What needs to be done: Each line of the data must reappear exactly in your answer, with no images included.

Extracted information:
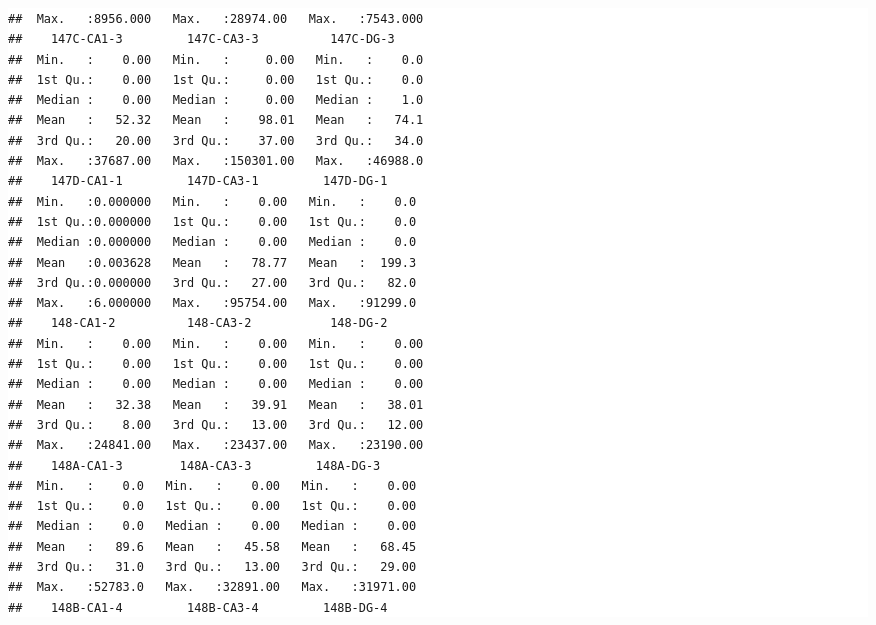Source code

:     ##  Max.   :8956.000   Max.   :28974.00   Max.   :7543.000  
    ##    147C-CA1-3         147C-CA3-3          147C-DG-3      
    ##  Min.   :    0.00   Min.   :     0.00   Min.   :    0.0  
    ##  1st Qu.:    0.00   1st Qu.:     0.00   1st Qu.:    0.0  
    ##  Median :    0.00   Median :     0.00   Median :    1.0  
    ##  Mean   :   52.32   Mean   :    98.01   Mean   :   74.1  
    ##  3rd Qu.:   20.00   3rd Qu.:    37.00   3rd Qu.:   34.0  
    ##  Max.   :37687.00   Max.   :150301.00   Max.   :46988.0  
    ##    147D-CA1-1         147D-CA3-1         147D-DG-1      
    ##  Min.   :0.000000   Min.   :    0.00   Min.   :    0.0  
    ##  1st Qu.:0.000000   1st Qu.:    0.00   1st Qu.:    0.0  
    ##  Median :0.000000   Median :    0.00   Median :    0.0  
    ##  Mean   :0.003628   Mean   :   78.77   Mean   :  199.3  
    ##  3rd Qu.:0.000000   3rd Qu.:   27.00   3rd Qu.:   82.0  
    ##  Max.   :6.000000   Max.   :95754.00   Max.   :91299.0  
    ##    148-CA1-2          148-CA3-2           148-DG-2       
    ##  Min.   :    0.00   Min.   :    0.00   Min.   :    0.00  
    ##  1st Qu.:    0.00   1st Qu.:    0.00   1st Qu.:    0.00  
    ##  Median :    0.00   Median :    0.00   Median :    0.00  
    ##  Mean   :   32.38   Mean   :   39.91   Mean   :   38.01  
    ##  3rd Qu.:    8.00   3rd Qu.:   13.00   3rd Qu.:   12.00  
    ##  Max.   :24841.00   Max.   :23437.00   Max.   :23190.00  
    ##    148A-CA1-3        148A-CA3-3         148A-DG-3       
    ##  Min.   :    0.0   Min.   :    0.00   Min.   :    0.00  
    ##  1st Qu.:    0.0   1st Qu.:    0.00   1st Qu.:    0.00  
    ##  Median :    0.0   Median :    0.00   Median :    0.00  
    ##  Mean   :   89.6   Mean   :   45.58   Mean   :   68.45  
    ##  3rd Qu.:   31.0   3rd Qu.:   13.00   3rd Qu.:   29.00  
    ##  Max.   :52783.0   Max.   :32891.00   Max.   :31971.00  
    ##    148B-CA1-4         148B-CA3-4         148B-DG-4      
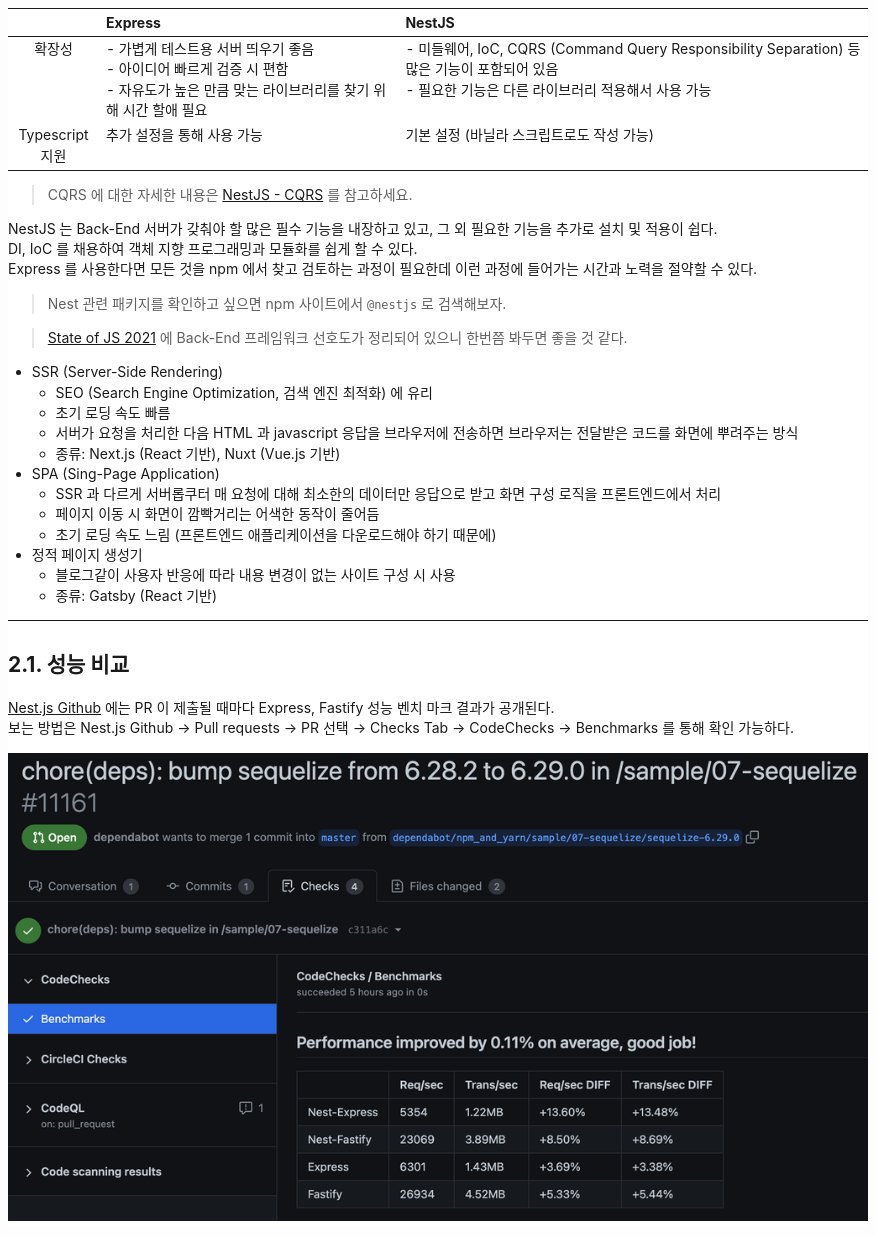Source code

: |               | Express                                                                                 | NestJS                                                                                                          |
|:-------------:|:----------------------------------------------------------------------------------------|:----------------------------------------------------------------------------------------------------------------|
|      확장성      | - 가볍게 테스트용 서버 띄우기 좋음<br/> - 아이디어 빠르게 검증 시 편함<br/> - 자유도가 높은 만큼 맞는 라이브러리를 찾기 위해 시간 할애 필요 | - 미들웨어, IoC, CQRS (Command Query Responsibility Separation) 등 많은 기능이 포함되어 있음<br/> - 필요한 기능은 다른 라이브러리 적용해서 사용 가능 |
| Typescript 지원 | 추가 설정을 통해 사용 가능                                                                         | 기본 설정 (바닐라 스크립트로도 작성 가능)                                                                                        |


> CQRS 에 대한 자세한 내용은 [NestJS - CQRS](https://assu10.github.io/dev/2023/04/16/nest-cqrs/) 를 참고하세요.

NestJS 는 Back-End 서버가 갖춰야 할 많은 필수 기능을 내장하고 있고, 그 외 필요한 기능을 추가로 설치 및 적용이 쉽다.  
DI, IoC 를 채용하여 객체 지향 프로그래밍과 모듈화를 쉽게 할 수 있다.  
Express 를 사용한다면 모든 것을 npm 에서 찾고 검토하는 과정이 필요한데 이런 과정에 들어가는 시간과 노력을 절약할 수 있다.

> Nest 관련 패키지를 확인하고 싶으면 npm 사이트에서 `@nestjs` 로 검색해보자.

> [State of JS 2021](https://2021.stateofjs.com/ko-KR/libraries/back-end-frameworks/) 에 Back-End 프레임워크 선호도가 정리되어 있으니
한번쯤 봐두면 좋을 것 같다.


- SSR (Server-Side Rendering)
  - SEO (Search Engine Optimization, 검색 엔진 최적화) 에 유리
  - 초기 로딩 속도 빠름
  - 서버가 요청을 처리한 다음 HTML 과 javascript 응답을 브라우저에 전송하면 브라우저는 전달받은 코드를 화면에 뿌려주는 방식
  - 종류: Next.js (React 기반), Nuxt (Vue.js 기반)
- SPA (Sing-Page Application)
  - SSR 과 다르게 서버롭쿠터 매 요청에 대해 최소한의 데이터만 응답으로 받고 화면 구성 로직을 프론트엔드에서 처리
  - 페이지 이동 시 화면이 깜빡거리는 어색한 동작이 줄어듬
  - 초기 로딩 속도 느림 (프론트엔드 애플리케이션을 다운로드해야 하기 때문에)
- 정적 페이지 생성기
  - 블로그같이 사용자 반응에 따라 내용 변경이 없는 사이트 구성 시 사용
  - 종류: Gatsby (React 기반)

---

## 2.1. 성능 비교

[Nest.js Github](https://github.com/nestjs/nest) 에는 PR 이 제출될 때마다 Express, Fastify 성능 벤치 마크 결과가 공개된다.  
보는 방법은 Nest.js Github → Pull requests → PR 선택 → Checks Tab → CodeChecks → Benchmarks 를 통해 확인 가능하다. 

![Nest vs Express 성능 벤치마크 결과](/assets/img/dev/2023/0201/nest_01.png)
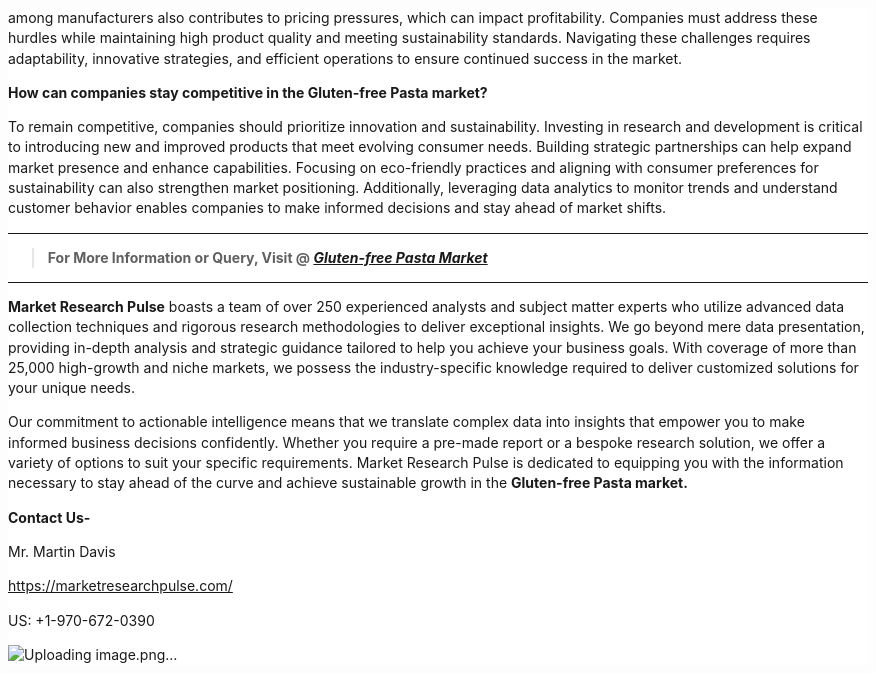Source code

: among manufacturers also contributes to pricing pressures, which can impact profitability. Companies must address these hurdles while maintaining high product quality and meeting sustainability standards. Navigating these challenges requires adaptability, innovative strategies, and efficient operations to ensure continued success in the market.</p><p><strong>How can companies stay competitive in the Gluten-free Pasta market?</strong></p><p>To remain competitive, companies should prioritize innovation and sustainability. Investing in research and development is critical to introducing new and improved products that meet evolving consumer needs. Building strategic partnerships can help expand market presence and enhance capabilities. Focusing on eco-friendly practices and aligning with consumer preferences for sustainability can also strengthen market positioning. Additionally, leveraging data analytics to monitor trends and understand customer behavior enables companies to make informed decisions and stay ahead of market shifts.</p><hr /><blockquote><p><strong>For More Information or Query, Visit @&nbsp;<em><a href="https://marketresearchpulse.com/report/66898/gluten-free-pasta-market?utm_source=Linkedin&utm_medium=020">Gluten-free Pasta Market</a></em></strong></p></blockquote><hr /><p><strong>Market Research Pulse</strong> boasts a team of over 250 experienced analysts and subject matter experts who utilize advanced data collection techniques and rigorous research methodologies to deliver exceptional insights. We go beyond mere data presentation, providing in-depth analysis and strategic guidance tailored to help you achieve your business goals. With coverage of more than 25,000 high-growth and niche markets, we possess the industry-specific knowledge required to deliver customized solutions for your unique needs.</p><p>Our commitment to actionable intelligence means that we translate complex data into insights that empower you to make informed business decisions confidently. Whether you require a pre-made report or a bespoke research solution, we offer a variety of options to suit your specific requirements. Market Research Pulse is dedicated to equipping you with the information necessary to stay ahead of the curve and achieve sustainable growth in the <strong>Gluten-free Pasta market.</strong></p><p><strong>Contact Us-</strong></p><p>Mr. Martin Davis</p><p>https://marketresearchpulse.com/</p><p>US: +1-970-672-0390</p>
![Uploading image.png…]()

Response to this exercise:
Source code

:     ##  Max.   :8956.000   Max.   :28974.00   Max.   :7543.000  
    ##    147C-CA1-3         147C-CA3-3          147C-DG-3      
    ##  Min.   :    0.00   Min.   :     0.00   Min.   :    0.0  
    ##  1st Qu.:    0.00   1st Qu.:     0.00   1st Qu.:    0.0  
    ##  Median :    0.00   Median :     0.00   Median :    1.0  
    ##  Mean   :   52.32   Mean   :    98.01   Mean   :   74.1  
    ##  3rd Qu.:   20.00   3rd Qu.:    37.00   3rd Qu.:   34.0  
    ##  Max.   :37687.00   Max.   :150301.00   Max.   :46988.0  
    ##    147D-CA1-1         147D-CA3-1         147D-DG-1      
    ##  Min.   :0.000000   Min.   :    0.00   Min.   :    0.0  
    ##  1st Qu.:0.000000   1st Qu.:    0.00   1st Qu.:    0.0  
    ##  Median :0.000000   Median :    0.00   Median :    0.0  
    ##  Mean   :0.003628   Mean   :   78.77   Mean   :  199.3  
    ##  3rd Qu.:0.000000   3rd Qu.:   27.00   3rd Qu.:   82.0  
    ##  Max.   :6.000000   Max.   :95754.00   Max.   :91299.0  
    ##    148-CA1-2          148-CA3-2           148-DG-2       
    ##  Min.   :    0.00   Min.   :    0.00   Min.   :    0.00  
    ##  1st Qu.:    0.00   1st Qu.:    0.00   1st Qu.:    0.00  
    ##  Median :    0.00   Median :    0.00   Median :    0.00  
    ##  Mean   :   32.38   Mean   :   39.91   Mean   :   38.01  
    ##  3rd Qu.:    8.00   3rd Qu.:   13.00   3rd Qu.:   12.00  
    ##  Max.   :24841.00   Max.   :23437.00   Max.   :23190.00  
    ##    148A-CA1-3        148A-CA3-3         148A-DG-3       
    ##  Min.   :    0.0   Min.   :    0.00   Min.   :    0.00  
    ##  1st Qu.:    0.0   1st Qu.:    0.00   1st Qu.:    0.00  
    ##  Median :    0.0   Median :    0.00   Median :    0.00  
    ##  Mean   :   89.6   Mean   :   45.58   Mean   :   68.45  
    ##  3rd Qu.:   31.0   3rd Qu.:   13.00   3rd Qu.:   29.00  
    ##  Max.   :52783.0   Max.   :32891.00   Max.   :31971.00  
    ##    148B-CA1-4         148B-CA3-4         148B-DG-4      
Source code

: |               | Express                                                                                 | NestJS                                                                                                          |
|:-------------:|:----------------------------------------------------------------------------------------|:----------------------------------------------------------------------------------------------------------------|
|      확장성      | - 가볍게 테스트용 서버 띄우기 좋음<br/> - 아이디어 빠르게 검증 시 편함<br/> - 자유도가 높은 만큼 맞는 라이브러리를 찾기 위해 시간 할애 필요 | - 미들웨어, IoC, CQRS (Command Query Responsibility Separation) 등 많은 기능이 포함되어 있음<br/> - 필요한 기능은 다른 라이브러리 적용해서 사용 가능 |
| Typescript 지원 | 추가 설정을 통해 사용 가능                                                                         | 기본 설정 (바닐라 스크립트로도 작성 가능)                                                                                        |


> CQRS 에 대한 자세한 내용은 [NestJS - CQRS](https://assu10.github.io/dev/2023/04/16/nest-cqrs/) 를 참고하세요.

NestJS 는 Back-End 서버가 갖춰야 할 많은 필수 기능을 내장하고 있고, 그 외 필요한 기능을 추가로 설치 및 적용이 쉽다.  
DI, IoC 를 채용하여 객체 지향 프로그래밍과 모듈화를 쉽게 할 수 있다.  
Express 를 사용한다면 모든 것을 npm 에서 찾고 검토하는 과정이 필요한데 이런 과정에 들어가는 시간과 노력을 절약할 수 있다.

> Nest 관련 패키지를 확인하고 싶으면 npm 사이트에서 `@nestjs` 로 검색해보자.

> [State of JS 2021](https://2021.stateofjs.com/ko-KR/libraries/back-end-frameworks/) 에 Back-End 프레임워크 선호도가 정리되어 있으니
한번쯤 봐두면 좋을 것 같다.


- SSR (Server-Side Rendering)
  - SEO (Search Engine Optimization, 검색 엔진 최적화) 에 유리
  - 초기 로딩 속도 빠름
  - 서버가 요청을 처리한 다음 HTML 과 javascript 응답을 브라우저에 전송하면 브라우저는 전달받은 코드를 화면에 뿌려주는 방식
  - 종류: Next.js (React 기반), Nuxt (Vue.js 기반)
- SPA (Sing-Page Application)
  - SSR 과 다르게 서버롭쿠터 매 요청에 대해 최소한의 데이터만 응답으로 받고 화면 구성 로직을 프론트엔드에서 처리
  - 페이지 이동 시 화면이 깜빡거리는 어색한 동작이 줄어듬
  - 초기 로딩 속도 느림 (프론트엔드 애플리케이션을 다운로드해야 하기 때문에)
- 정적 페이지 생성기
  - 블로그같이 사용자 반응에 따라 내용 변경이 없는 사이트 구성 시 사용
  - 종류: Gatsby (React 기반)

---

## 2.1. 성능 비교

[Nest.js Github](https://github.com/nestjs/nest) 에는 PR 이 제출될 때마다 Express, Fastify 성능 벤치 마크 결과가 공개된다.  
보는 방법은 Nest.js Github → Pull requests → PR 선택 → Checks Tab → CodeChecks → Benchmarks 를 통해 확인 가능하다. 

![Nest vs Express 성능 벤치마크 결과](/assets/img/dev/2023/0201/nest_01.png)
Source code

: among manufacturers also contributes to pricing pressures, which can impact profitability. Companies must address these hurdles while maintaining high product quality and meeting sustainability standards. Navigating these challenges requires adaptability, innovative strategies, and efficient operations to ensure continued success in the market.</p><p><strong>How can companies stay competitive in the Gluten-free Pasta market?</strong></p><p>To remain competitive, companies should prioritize innovation and sustainability. Investing in research and development is critical to introducing new and improved products that meet evolving consumer needs. Building strategic partnerships can help expand market presence and enhance capabilities. Focusing on eco-friendly practices and aligning with consumer preferences for sustainability can also strengthen market positioning. Additionally, leveraging data analytics to monitor trends and understand customer behavior enables companies to make informed decisions and stay ahead of market shifts.</p><hr /><blockquote><p><strong>For More Information or Query, Visit @&nbsp;<em><a href="https://marketresearchpulse.com/report/66898/gluten-free-pasta-market?utm_source=Linkedin&utm_medium=020">Gluten-free Pasta Market</a></em></strong></p></blockquote><hr /><p><strong>Market Research Pulse</strong> boasts a team of over 250 experienced analysts and subject matter experts who utilize advanced data collection techniques and rigorous research methodologies to deliver exceptional insights. We go beyond mere data presentation, providing in-depth analysis and strategic guidance tailored to help you achieve your business goals. With coverage of more than 25,000 high-growth and niche markets, we possess the industry-specific knowledge required to deliver customized solutions for your unique needs.</p><p>Our commitment to actionable intelligence means that we translate complex data into insights that empower you to make informed business decisions confidently. Whether you require a pre-made report or a bespoke research solution, we offer a variety of options to suit your specific requirements. Market Research Pulse is dedicated to equipping you with the information necessary to stay ahead of the curve and achieve sustainable growth in the <strong>Gluten-free Pasta market.</strong></p><p><strong>Contact Us-</strong></p><p>Mr. Martin Davis</p><p>https://marketresearchpulse.com/</p><p>US: +1-970-672-0390</p>
![Uploading image.png…]()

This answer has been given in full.